The Devil Tarot Card in Real Life
Applying the Devil tarot card to real-life scenarios can be a bit of a rollercoaster. In terms of career, the Devil can represent feeling chained to a job or struggling with workaholic tendencies. Love-wise, it might denote an obsessive relationship, or a situation where passion overrules reason. In the realm of personal development, it often symbolizes a necessary confrontation with your shadow self to achieve growth.
Tracing the Devil’s Footsteps: The Historical Context
The origins of the Devil tarot card can be traced back to the 15th century, where it often signified mischief and misfortune. However, as the tarot has evolved, so too has the Devil's symbolism. Rather than being a harbinger of doom, the Devil tarot card has come to represent the shadows within us that need acknowledgement and integration for personal growth and self-discovery.
The Rider-Waite version of The Devil tarot card, illustrated by Pamela Colman Smith under the direction of Arthur Edward Waite, is filled with symbolic elements. Here's a description of each:
The Devil: The Devil himself is central to the card, symbolizing bondage, temptation, ignorance, and materialism. He represents our base desires and can also represent feeling out of control or ensnared in situations that are unhealthy or harmful.
Horns: The Devil has horns, which are traditionally associated with the idea of the 'horned god' of many pagan religions, symbolizing fertility and the earth.
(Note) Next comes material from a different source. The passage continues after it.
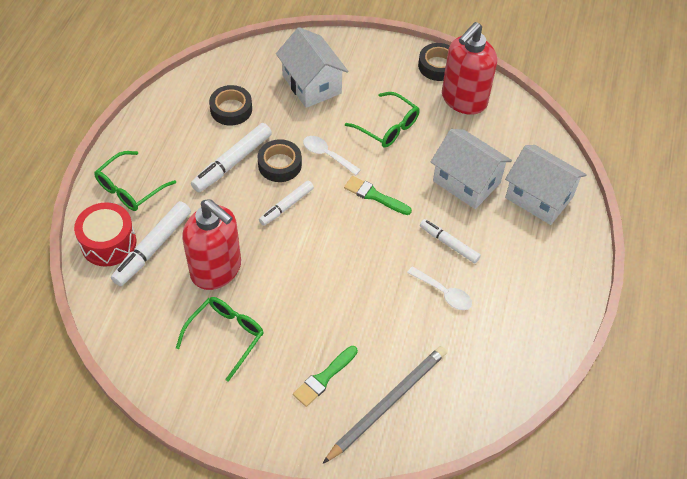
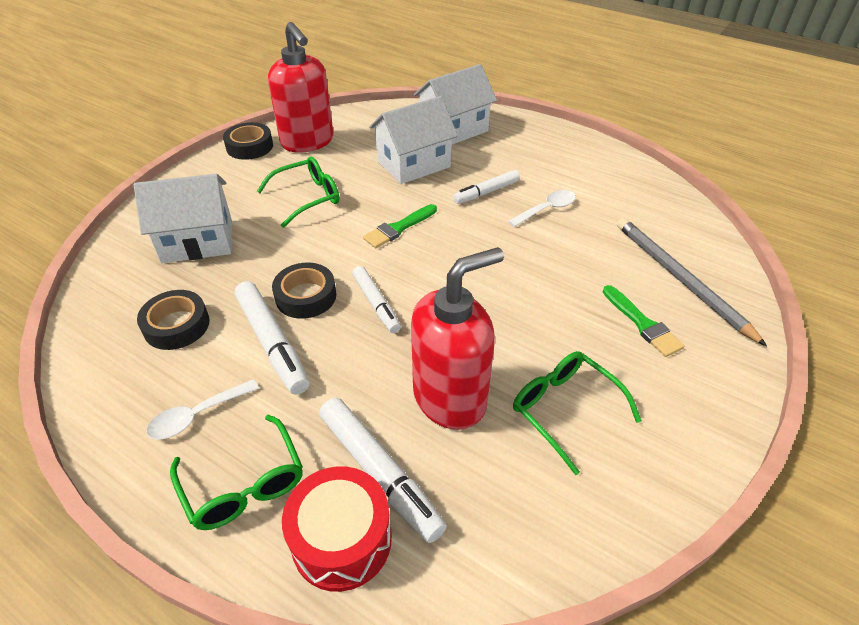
camera: 70 degrees left, 10 degrees down
white spoon [303,136,361,175] -> white spoon moved to [146,379,259,439]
Here, they indicate the Devil's raw, primal nature.
Bat Wings: The Devil is depicted with bat wings, symbolizing the realm of night, illusions, and instinctual, reactionary actions, as opposed to thoughtful and conscious choices.
Inverted Pentagram: The inverted pentagram on the Devil's forehead symbolizes the inversion of spiritual consciousness. Instead of spirit being in control, the physical senses and desires have taken over.
Torch: The Devil holds a torch, but unlike the illuminating light of conscious awareness, his torch is used to burn and destroy, representing a destructive force.
Man and Woman: In front of the Devil are a man and woman, chained but appearing relatively content. They represent humans trapped in the material, earthly realm, beholden to their base desires and passions.
Chains: The chains around the necks of the man and woman are loose enough to be removed, suggesting that the bondage is self-imposed. They symbolize addiction, unhealthy relationships, or other situations where one feels trapped but could, in reality, free oneself with enough will and determination.
Fruits on the Tail: The tail of the woman is often described as bearing fruits, symbolizing the temptation and false promises that lead people into harmful situations.
Bare Mountainous Landscape: The barren, rocky background suggests a harsh, desolate environment. It can represent a sense of hopelessness or the feeling of being stuck in a difficult, unyielding situation.
Remember, interpretation of Tarot cards can vary greatly depending on the context of the question asked, and the connection between the reader and the querent. The Devil, while often seen as a negative card, can also remind us of the importance of self-awareness and introspection in overcoming our personal "demons" or challenges.